In the run-up to the Anambra Central senatorial election in 2011, I lent my unqualified and unalloyed support to the late Professor Dora Akunyili, Nigeria’s former minister of information. My supporting her candidature in the election became an invidious task for me. I was ribbed and severely criticized for backing her candidature. And her political foes threatened to liquidate me via fetish and mystical means. So, when I had a bus accident, and my right hand was caught between the body of the bus and a big drainage, not a few people attributed it to the fetish malediction purported to have been invoked and placed on me by our political foes and rivals.
But my love for Professor Dora Akunyili stemmed from the fact that she executed good policies during her headship of NAFDAC. She checkmated the influx of noxious and substandard drugs into our markets. And she saved Nigeria from implosion when she called for the invocation of the doctrine of necessity during the troubled and uncertain times of the late president, Umaru Musa Yar’Adua. Professor Akunyili hailed from an area which is different from mine, although we are both Anambra natives.

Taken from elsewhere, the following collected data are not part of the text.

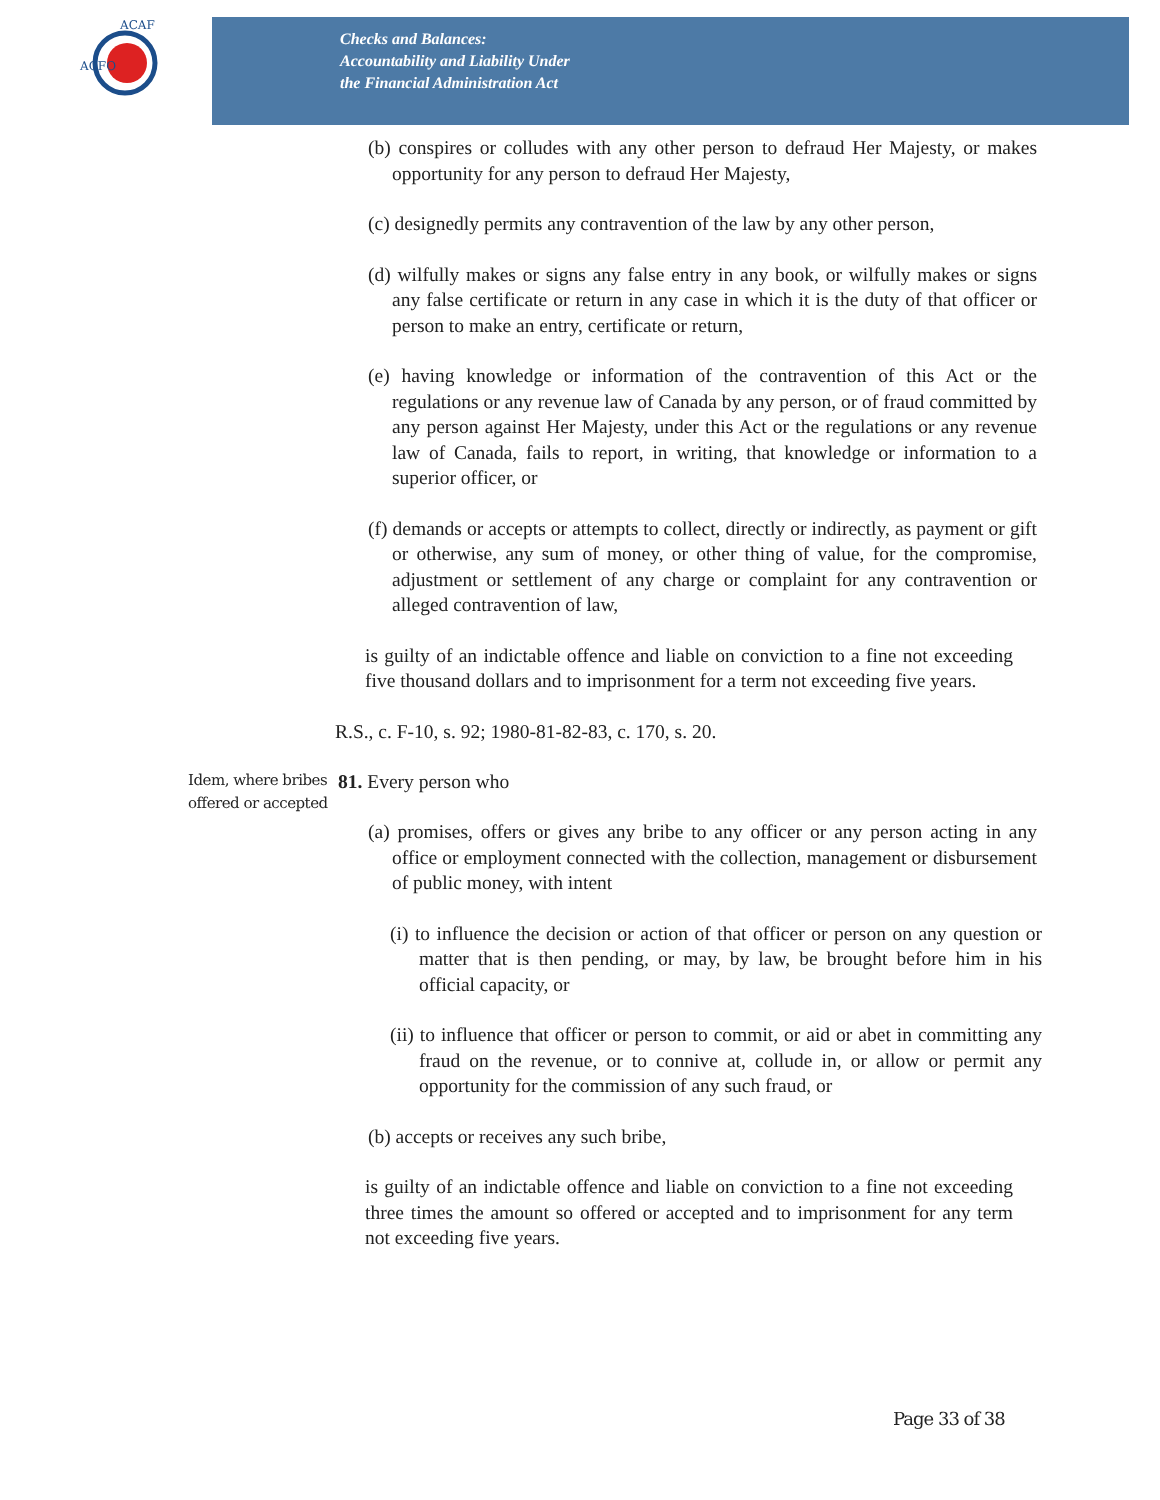ACFO
ACAF
Checks and Balances:
Accountability and Liability Under
the Financial Administration Act
(b) conspires or colludes with any other person to defraud Her Majesty, or makes opportunity for any person to defraud Her Majesty,
(c) designedly permits any contravention of the law by any other person,
(d) wilfully makes or signs any false entry in any book, or wilfully makes or signs any false certificate or return in any case in which it is the duty of that officer or person to make an entry, certificate or return,
(e) having knowledge or information of the contravention of this Act or the regulations or any revenue law of Canada by any person, or of fraud committed by any person against Her Majesty, under this Act or the regulations or any revenue law of Canada, fails to report, in writing, that knowledge or information to a superior officer, or
(f) demands or accepts or attempts to collect, directly or indirectly, as payment or gift or otherwise, any sum of money, or other thing of value, for the compromise, adjustment or settlement of any charge or complaint for any contravention or alleged contravention of law,
is guilty of an indictable offence and liable on conviction to a fine not exceeding five thousand dollars and to imprisonment for a term not exceeding five years.
R.S., c. F-10, s. 92; 1980-81-82-83, c. 170, s. 20.
Idem, where bribes offered or accepted
81. Every person who
(a) promises, offers or gives any bribe to any officer or any person acting in any office or employment connected with the collection, management or disbursement of public money, with intent
(i) to influence the decision or action of that officer or person on any question or matter that is then pending, or may, by law, be brought before him in his official capacity, or
(ii) to influence that officer or person to commit, or aid or abet in committing any fraud on the revenue, or to connive at, collude in, or allow or permit any opportunity for the commission of any such fraud, or
(b) accepts or receives any such bribe,
is guilty of an indictable offence and liable on conviction to a fine not exceeding three times the amount so offered or accepted and to imprisonment for any term not exceeding five years.
Page 33 of 38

In the recent past, I wrote an open letter to Chief Osita Chidoka, my kinsman, advising and urging him to shelve his political ambition as now is not an auspicious time for him to contest the governorship post based on political permutations and the dynamics of Anambra politics. However, some days ago, a pal of mine, who is visibly irked by my writing an open letter to Chief Osita Chidoka, stopped me on the street and tongue-lashed me over the issue of the letter. I was stupefied by his audacity and rash behavior.
In civilised countries, a son may belong to a political party different from his father’s without their being at daggers drawn with each other. And, did Obama Barrack become the President of America based only on the coat tail of the support and votes of black Americans? If Barrack Obama were a Nigerian from a minority ethnic group, it would have been a herculean and uphill task for him to win a presidential election in the country.
We should know that a Governor or President is the leader of all the people in his state or country, and not a sectional leader. If we want our country to develop at a fast pace, we should do away with clannishness, cronyism and nepotism. It is only then that leaders with probity and leadership qualities will emerge in our country. It is an indisputable fact that bad political leadership is the bane of Nigeria.